Content starts

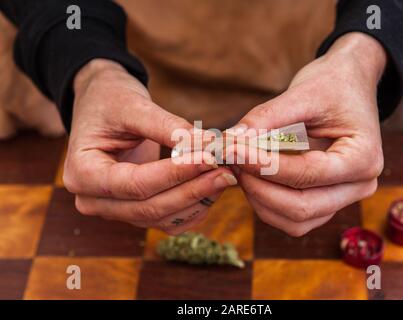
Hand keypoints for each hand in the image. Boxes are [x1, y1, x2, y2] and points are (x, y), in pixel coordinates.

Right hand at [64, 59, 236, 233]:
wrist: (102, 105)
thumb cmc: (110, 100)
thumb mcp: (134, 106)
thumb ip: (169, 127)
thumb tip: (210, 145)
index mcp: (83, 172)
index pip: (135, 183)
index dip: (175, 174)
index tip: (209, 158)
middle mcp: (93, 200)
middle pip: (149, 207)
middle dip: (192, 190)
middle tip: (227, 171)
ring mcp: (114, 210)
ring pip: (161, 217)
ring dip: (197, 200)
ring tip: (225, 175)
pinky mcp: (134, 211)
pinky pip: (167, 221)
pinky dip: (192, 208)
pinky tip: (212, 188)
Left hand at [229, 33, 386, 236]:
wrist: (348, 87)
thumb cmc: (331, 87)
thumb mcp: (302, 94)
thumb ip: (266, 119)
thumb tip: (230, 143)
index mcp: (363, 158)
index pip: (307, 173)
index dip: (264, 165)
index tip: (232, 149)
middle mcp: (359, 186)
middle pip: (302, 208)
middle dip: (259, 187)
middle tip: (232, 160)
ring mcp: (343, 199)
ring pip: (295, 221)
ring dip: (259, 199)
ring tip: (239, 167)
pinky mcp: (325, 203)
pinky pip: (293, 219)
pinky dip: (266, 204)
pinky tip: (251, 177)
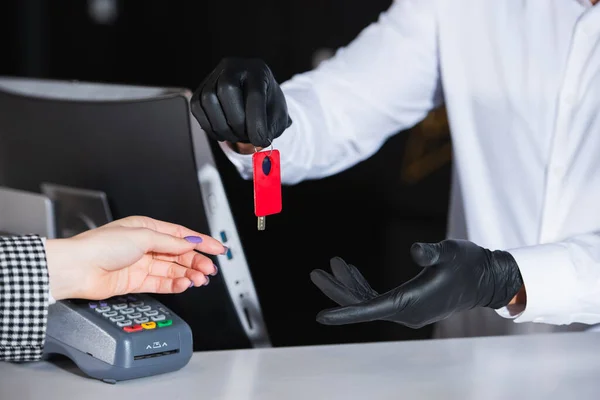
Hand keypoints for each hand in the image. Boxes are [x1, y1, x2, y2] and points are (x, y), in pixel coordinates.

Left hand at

Content ends
Content starts

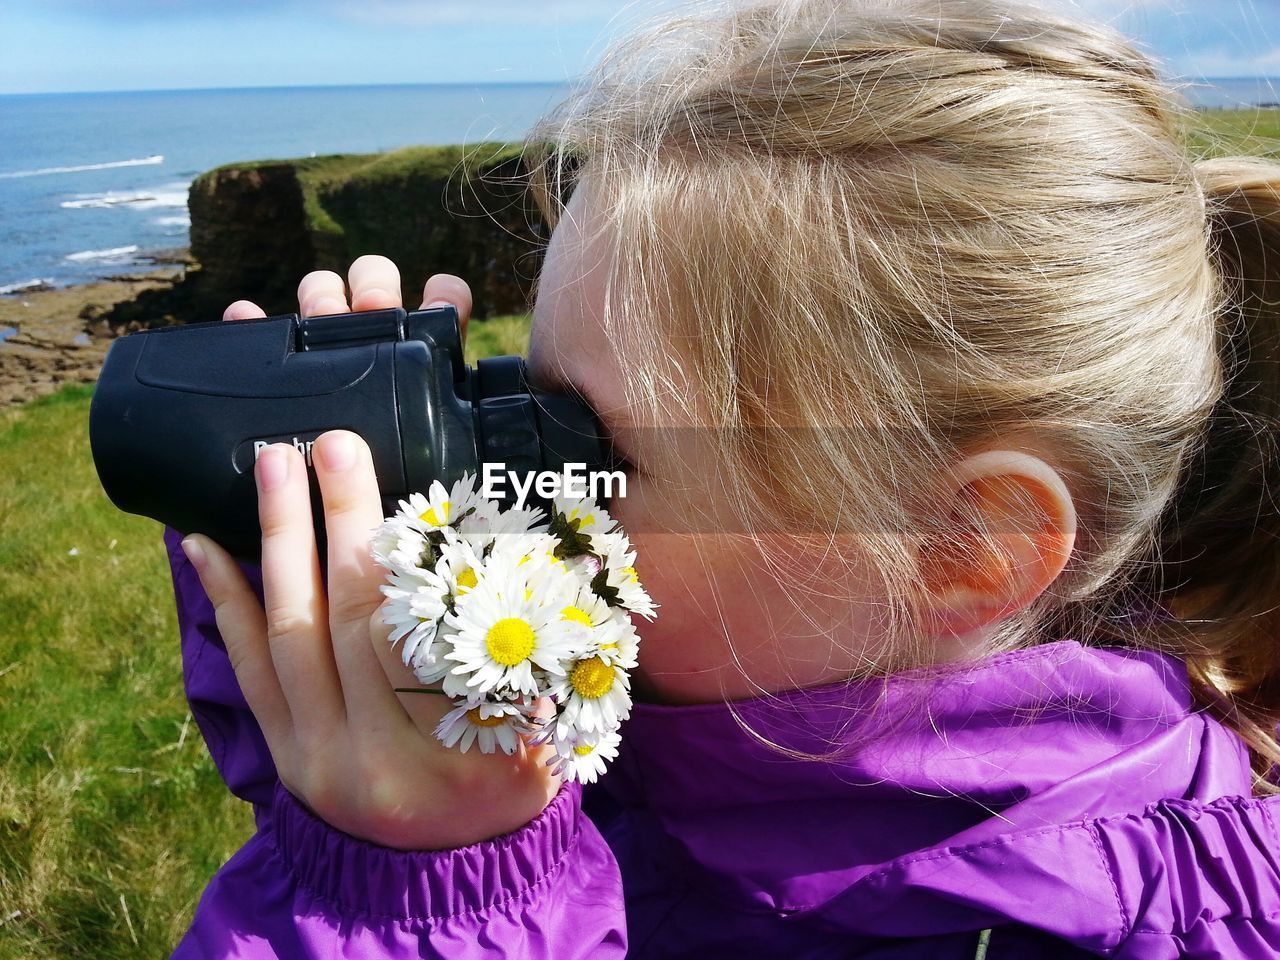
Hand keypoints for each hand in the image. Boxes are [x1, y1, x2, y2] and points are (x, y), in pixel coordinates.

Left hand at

Content ends
Content starts

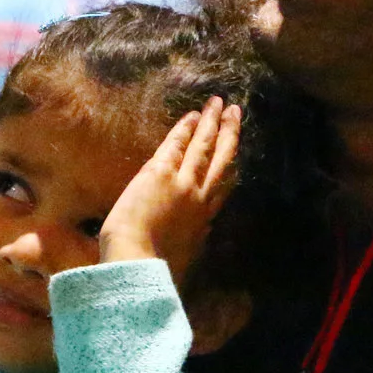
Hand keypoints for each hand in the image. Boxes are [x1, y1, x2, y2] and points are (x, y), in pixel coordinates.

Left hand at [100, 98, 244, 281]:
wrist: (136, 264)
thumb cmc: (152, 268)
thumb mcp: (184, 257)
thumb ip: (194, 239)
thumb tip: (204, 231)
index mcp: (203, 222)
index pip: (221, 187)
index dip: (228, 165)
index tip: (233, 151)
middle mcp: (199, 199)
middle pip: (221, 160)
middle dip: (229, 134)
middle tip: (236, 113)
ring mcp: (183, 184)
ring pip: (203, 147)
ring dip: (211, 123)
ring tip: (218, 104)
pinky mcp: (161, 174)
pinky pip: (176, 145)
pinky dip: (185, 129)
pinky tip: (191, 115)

Content ends

» **Required work**
State how many lines of the data above contain the word "index", and include nothing other than that number.

» **Finished task**
12